Em Mon, 12 Feb 2018 15:42:44 -0800
Junio C Hamano <gits...@pobox.com> escreveu:
> Linus Torvalds <torva...@linux-foundation.org> writes:
> > And some maintainers end up using multiple repositories as branches
> > (the old _original_ git model). Again, you can just use "git fetch +
> > git reset", of course, but that's a bit unsafe. In contrast, doing
> > "git pull --ff-only" is a safe convenient operation that does both the
> > fetch and the update to whatever state.
> > But you do need that "--ff-only" to avoid the merge.
> OK. I guess it is legit (and semi-sensible) for downstream
> contributors to "git pull --ff-only $upstream $release_tag_X" to
> bring their long-running topic currently based on release X-1 up to
> date with respect to release X. It probably makes more sense than
> rebasing on top of release X, even though it makes a lot less sense
> than merging their topics into release X.

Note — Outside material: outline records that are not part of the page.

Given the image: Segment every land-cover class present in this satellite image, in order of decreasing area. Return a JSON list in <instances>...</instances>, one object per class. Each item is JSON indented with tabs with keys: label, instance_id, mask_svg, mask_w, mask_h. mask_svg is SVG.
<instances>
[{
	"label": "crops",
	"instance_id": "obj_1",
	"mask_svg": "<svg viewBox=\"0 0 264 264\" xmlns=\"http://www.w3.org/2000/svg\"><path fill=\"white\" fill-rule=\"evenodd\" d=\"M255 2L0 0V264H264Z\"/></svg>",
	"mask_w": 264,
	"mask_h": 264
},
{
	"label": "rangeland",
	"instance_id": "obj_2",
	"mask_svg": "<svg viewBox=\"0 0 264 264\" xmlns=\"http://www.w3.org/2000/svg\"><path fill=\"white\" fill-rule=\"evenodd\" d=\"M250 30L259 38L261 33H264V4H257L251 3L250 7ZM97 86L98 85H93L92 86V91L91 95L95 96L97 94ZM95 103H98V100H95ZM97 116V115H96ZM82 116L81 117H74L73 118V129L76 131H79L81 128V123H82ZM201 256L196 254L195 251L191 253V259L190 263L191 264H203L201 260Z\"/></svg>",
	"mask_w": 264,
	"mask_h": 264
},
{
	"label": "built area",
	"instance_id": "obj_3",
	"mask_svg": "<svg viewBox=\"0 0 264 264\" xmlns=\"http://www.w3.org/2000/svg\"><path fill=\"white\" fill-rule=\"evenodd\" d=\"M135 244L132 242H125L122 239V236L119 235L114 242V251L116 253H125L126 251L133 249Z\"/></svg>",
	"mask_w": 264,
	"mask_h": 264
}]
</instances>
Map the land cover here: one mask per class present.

> As you said, pull of a tag that forbids fast-forward by default is
> rather old development (I am kind of surprised that it was so old,
> in v1.7.9), so it may be a bit difficult to transition.
> There is
> ff = only
> but pull.ff is quite global, and not good for intermediate level
> maintainers who pull to integrate work of their downstream (for
> which they do want the current "do not ff, record the tag in a merge
> commit" behaviour) and also pull to catch up from their upstream
> (which they want "ff-when-able"). They need to control between
> ff=only and ff=when-able, depending on whom they are pulling from.
Yes, that's my pain. I don't want ff only when pulling from others,
only when pulling from upstream tree.
> We may want per-remote equivalent for it, i.e. e.g.
> ff=false ;# good default for collecting contributions
> [remote "torvalds"]
> pullFF = only ;# good default for catching up
> or something like that, perhaps?
Yeah, something like that works. Please notice, however, that what I
usually do is:
$ git remote update torvalds
$ git merge <tag>
(or git pull . <tag>)
So, for the above to work, it should store somehow the remote from
where a tag came from.
The reason is that I keep locally a cache with several tree clones
(in bare mode) s that I bother enough to cache (linus, -stable, -next),
as pulling from BR is time consuming, and I want to do it only once
and use the same "cache" for all my git clones.
I have a few git workdirs for my upstream work, but, as a patch
developer, I also have "independent" git repositories.
 Due to disk constraints, the clones actually use --shared. So,
the common objects are actually stored inside a single tree.